Stocks

MF equity outflow continues for 7th month in row in Jan

Suresh P Iyengar Mumbai | Updated on February 09, 2021

Flexi-caps bleed most; mid-cap and thematic funds buck trend to get inflows

The exit from equity mutual funds continued for the seventh month in a row, with a net outflow of ₹9,253 crore in January.

Almost all categories of equity funds, except for mid-cap and thematic funds logged outflows with flexi-cap recording the highest exits of ₹5,934 crore followed by large-cap and value funds at ₹2,853 crore and ₹1,640 crore, respectively, according to Association of Mutual Funds in India data.

In contrast, mid-cap and thematic funds registered inflows of ₹2,857 crore and ₹2,586 crore, respectively.

Highest outflow in flexi-cap

The outflow from the newly-created flexi-cap category was largely due to profit-booking and waiver of exit load on redemptions made within one year.

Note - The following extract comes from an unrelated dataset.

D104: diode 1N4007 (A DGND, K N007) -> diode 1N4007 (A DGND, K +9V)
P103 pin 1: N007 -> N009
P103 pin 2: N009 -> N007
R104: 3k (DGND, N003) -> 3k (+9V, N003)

Of the 35 multi-cap funds, 16 were converted into flexi-cap in January. This has led to a change in the basic attributes of the schemes. Per SEBI norms, load-free exit has to be provided if the attributes of the scheme are changed.

 

Himanshu Srivastava, Associate Director, Morningstar India, said the net outflow from equity schemes would have been higher but for thematic fund NFOs raising ₹4,185 crore last month.

Inflows through systematic investment plans were down at ₹8,023 crore ₹8,418 crore logged in December. SIP assets under management were down to ₹3.90-lakh crore from ₹3.98-lakh crore in December.

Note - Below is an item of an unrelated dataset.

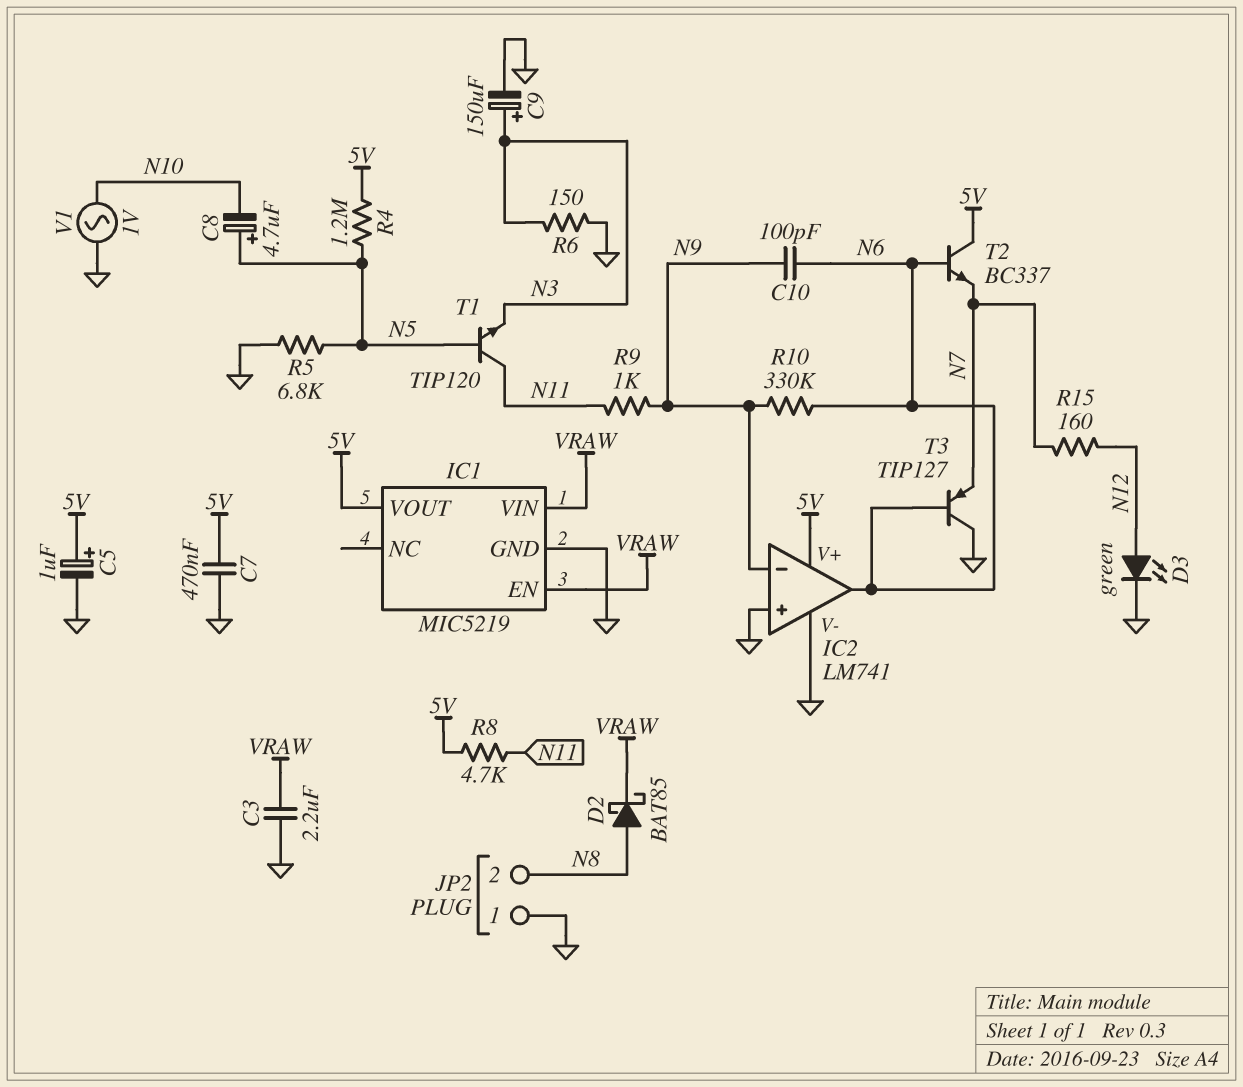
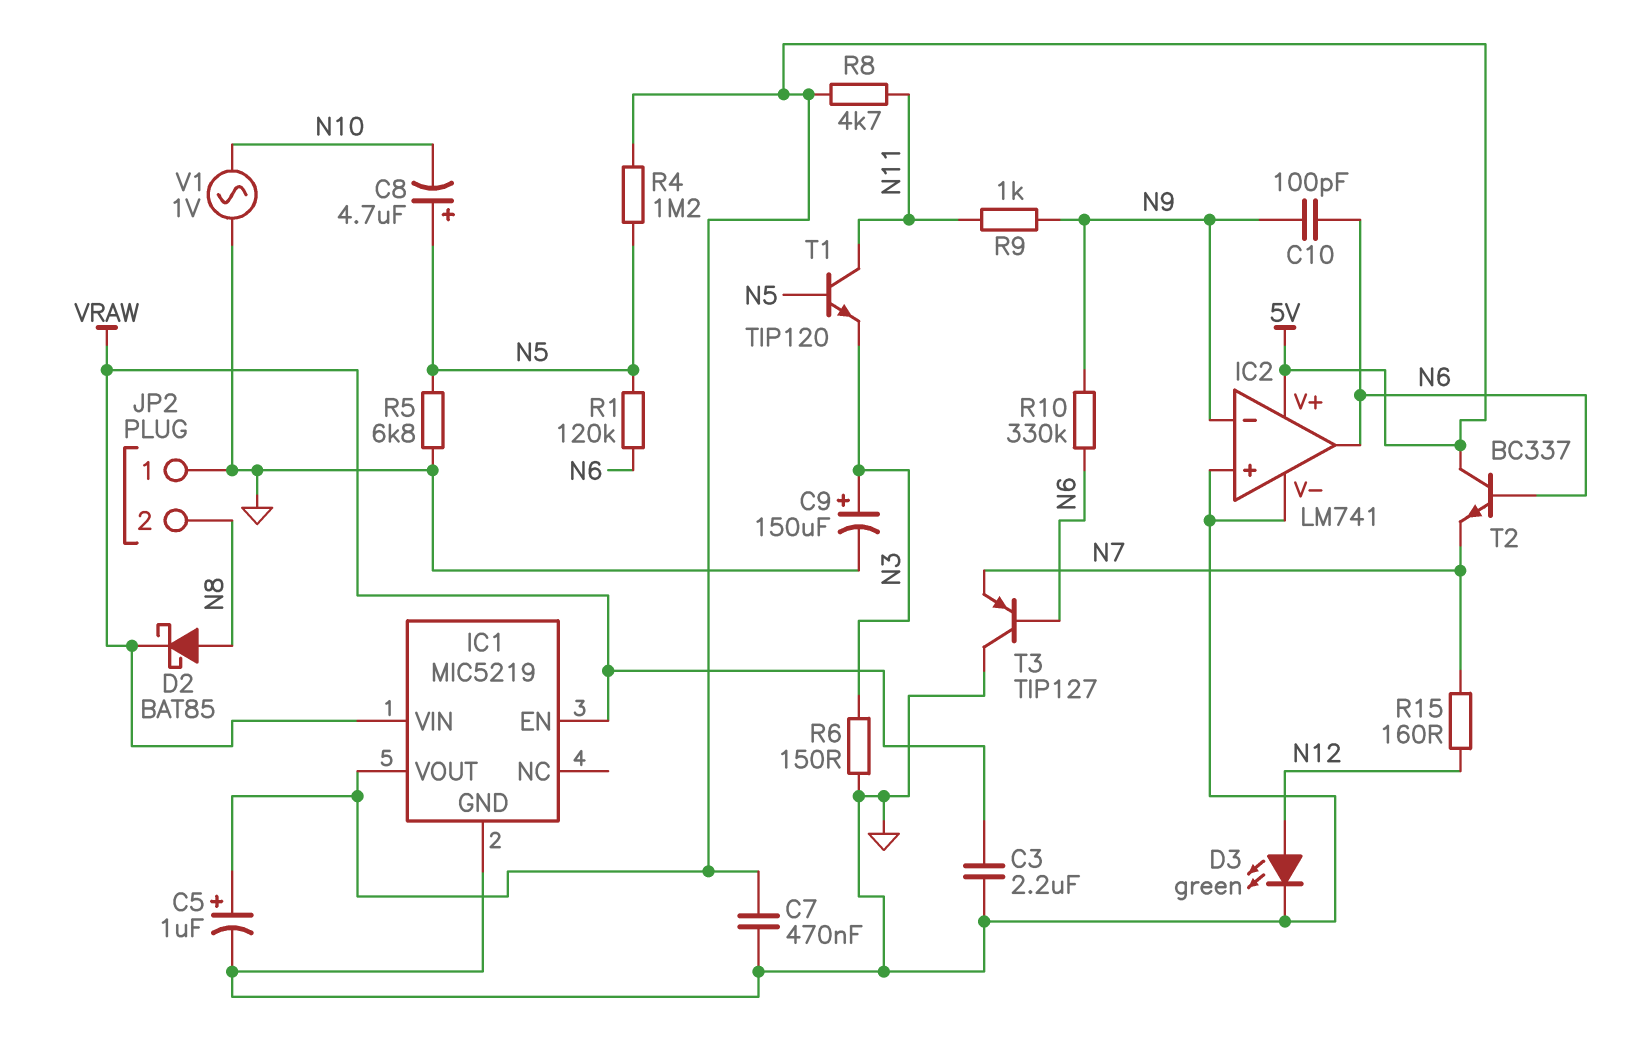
R1: none -> 120k (N5, N6)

Debt funds registered an outflow of ₹33,409 crore with liquid fund alone recording exits of ₹45,316 crore. For the first time in many months, Credit Risk fund saw inflows of ₹366 crore in January.

NS Venkatesh, Chief Executive, AMFI, said some of the debt categories, such as Corporate Bond, Banking and PSU and Short Duration Funds, saw positive flows due to the regulatory measures to ease liquidity and the RBI decision to hold on to the policy rates.

AUM down

Overall, the assets under management of mutual funds were down to ₹30.50-lakh crore in January against ₹31.02-lakh crore in December.

Gopal Kavalireddi, Head of Research at FYERS, said equity schemes have been under constant pressure since last July due to higher redemption by retail investors owing to below-expectation performance in earlier years.

Also, investors seem to believe that the buoyant stock market conditions are favourable to invest directly into equities rather than in MFs.